Trash Can Days: A Middle School Saga

Trash Can Days: A Middle School SagaFor readers who appreciate the diverse and non-linear approach offered by multi-genre books like Nothing But the Truth by Avi and Tears of a Tiger by Sharon Draper, Trash Can Days: A Middle School Saga by Teddy Steinkellner shouldn’t disappoint.  Told through Facebook entries, letters, school announcements, memos, AIMs, lists, blog posts, and typical prose, the story puts readers in the hallways and the social circles of middle school drama.  In the midst of the commotion caused by gossip, the cruelty used to get respect, and the floundering that occurs on the journey to maturity, readers live or relive the days when crustacial hair and constipated faces made us laugh, when some of us weren’t ready yet to leave childhood behind, when identity was TOTALLY confusing, and when the pecking order actually hurt.
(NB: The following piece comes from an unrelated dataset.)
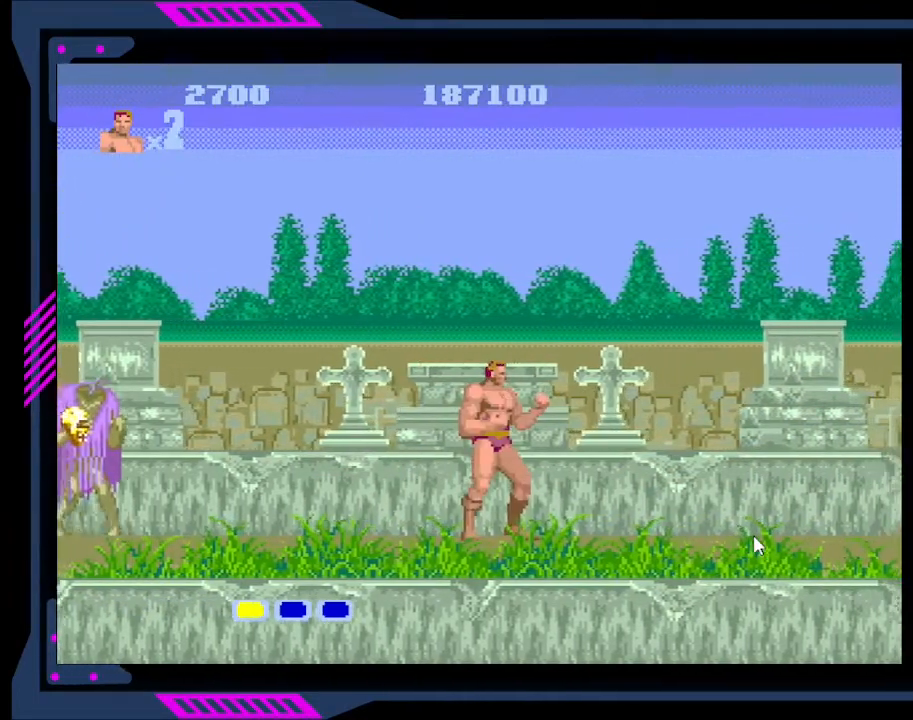
{"buttons": [], "right_stick": "center", "events": [[67, "DPAD_LEFT", "down"], [367, "DPAD_LEFT", "up"]]}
Steinkellner reveals the plot mainly through the alternating perspectives of four characters: the eccentric and creative Dorothy Wu, the emotional and slow to mature Jake Schwartz, the snarky and yearning to be popular Hannah Schwartz, and the handsome and athletic Danny Uribe.  Readers follow these mostly stock stereotypes through a year at a Southern California junior high school.  But Steinkellner seems über-aware of how he has pigeonholed these tween personalities, making the issue of labels—their nefarious and cruel limitations, their trash talk tendencies—a primary focus of his book.  His true-to-life scenarios invite readers to redefine bullying in all of its forms—whether basic meanness, Judas behaviors, cyberbullying, stereotyping, or full-blown violence.

Besides those lessons about how much words and actions really do matter, readers also learn that in an effort to invent or to rehab an image or to find an identity and a place to belong, the notion of being big, bold, and badass can backfire.

Although much about junior high is hurtful: the categorizing, ranking, and being made to do random, confusing things, readers of this saga remember what it is like to play like a kid again, how much fun it is to connect with the stuff we used to do.